Most of Carnegie's libraries do not have his name on them. Philadelphia, which received the second largest grant after NYC, built 25 branch libraries funded by Carnegie (the contract required the community to provide the land and 10% of the cost toward annual maintenance and operations). Those lovely buildings all have the branch name over the door (and often a plaque on the inside).
According to wikipedia:
Of the 2,509 such libraries funded between 1883 and 1929, 1,689 were built in the United States, 660 in Britain and Ireland, 156 in Canada, and others in Australia, New Zealand, Serbia, the Caribbean, and Fiji. Very few towns that requested a grant and agreed to his terms were refused. When the last grant was made in 1919, there were 3,500 libraries in the United States, nearly half of them paid for by Carnegie.
SLS, the only other Carnegie library I've seen (the one in Suva, Fiji) has his name in huge letters on the front - so I thought that was the norm - thanks for putting me right on that.

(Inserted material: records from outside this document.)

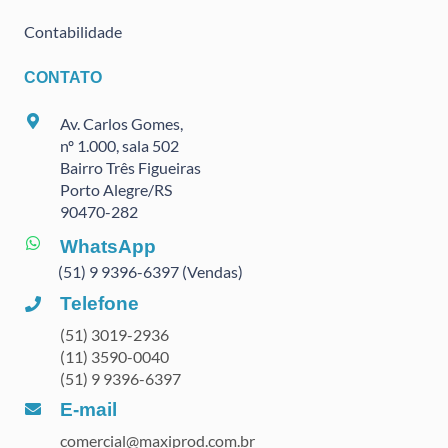
Contabilidade
CONTATO
Av. Carlos Gomes,
nº 1.000, sala 502
Bairro Três Figueiras
Porto Alegre/RS
90470
-282
WhatsApp
(51) 9 9396-6397 (Vendas)
Telefone
(51) 3019-2936
(11) 3590-0040
(51) 9 9396-6397
E-mail
comercial@maxiprod.com.br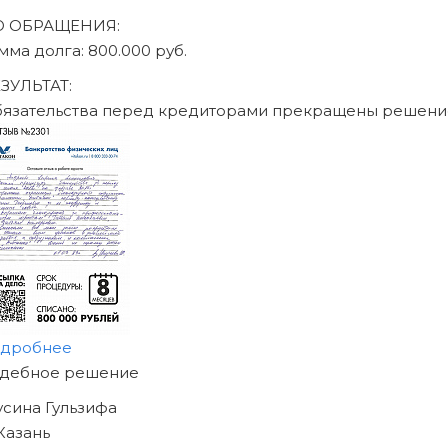
О ОБРАЩЕНИЯ:
мма долга: 470.000 руб.
ЗУЛЬТАТ:
язательства перед кредиторами прекращены решени
дробнее
АЧНИТЕ ИЗБАВЛЯТЬСЯ
Т ДОЛГОВ
Е СЕГОДНЯ!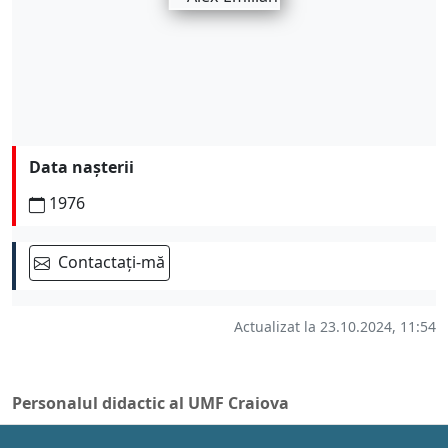
Data nașterii
1976
Contactați-mă
Actualizat la 23.10.2024, 11:54
Personalul didactic al UMF Craiova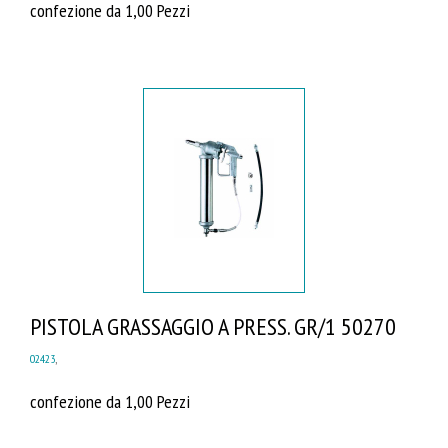
confezione da 1,00 Pezzi
PISTOLA GRASSAGGIO A PRESS. GR/1 50270
02423
,
confezione da 1,00 Pezzi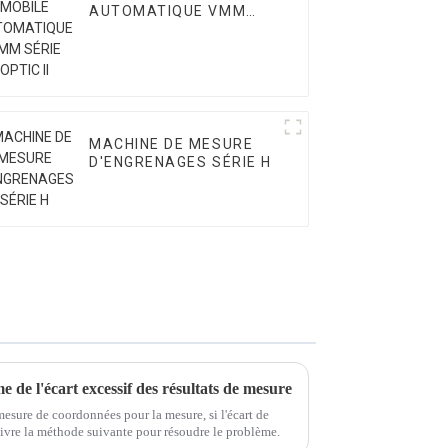
AUTOMATIQUE VMM
SÉRIE OPTIC II
MACHINE DE MESURE
D'ENGRENAGES SÉRIE H
de l'écart excessif des résultats de mesure
esure de coordonnées pour la mesure, si l'écart de
uivre la méthode suivante pour résoudre le problème.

I usually visit the main library (Carnegie) in Suva when I'm there. It's not set out like modern libraries though. They really need an upgrade. The USP library is better, but they are strict on people talking! what a brilliant idea in those early days though for a philanthropist to set up libraries. Our libraries in Geelong all hve lots of computers these days and Donation in Kind are given far too many old Encyclopaedia sets which are rather boring I think.
w.
The library I remember going to a lot was the Nadi library. I could walk on my own from our house and past the police-station where my father worked. In the end they had to allow me more books than the ticket allowed because I couldn't wait to read the books so I would sit on the police station step on the way back and read. I'd finish the books and have to go back to the library to change them. So I was given special dispensation to have extra books so that I had enough reading material to get home!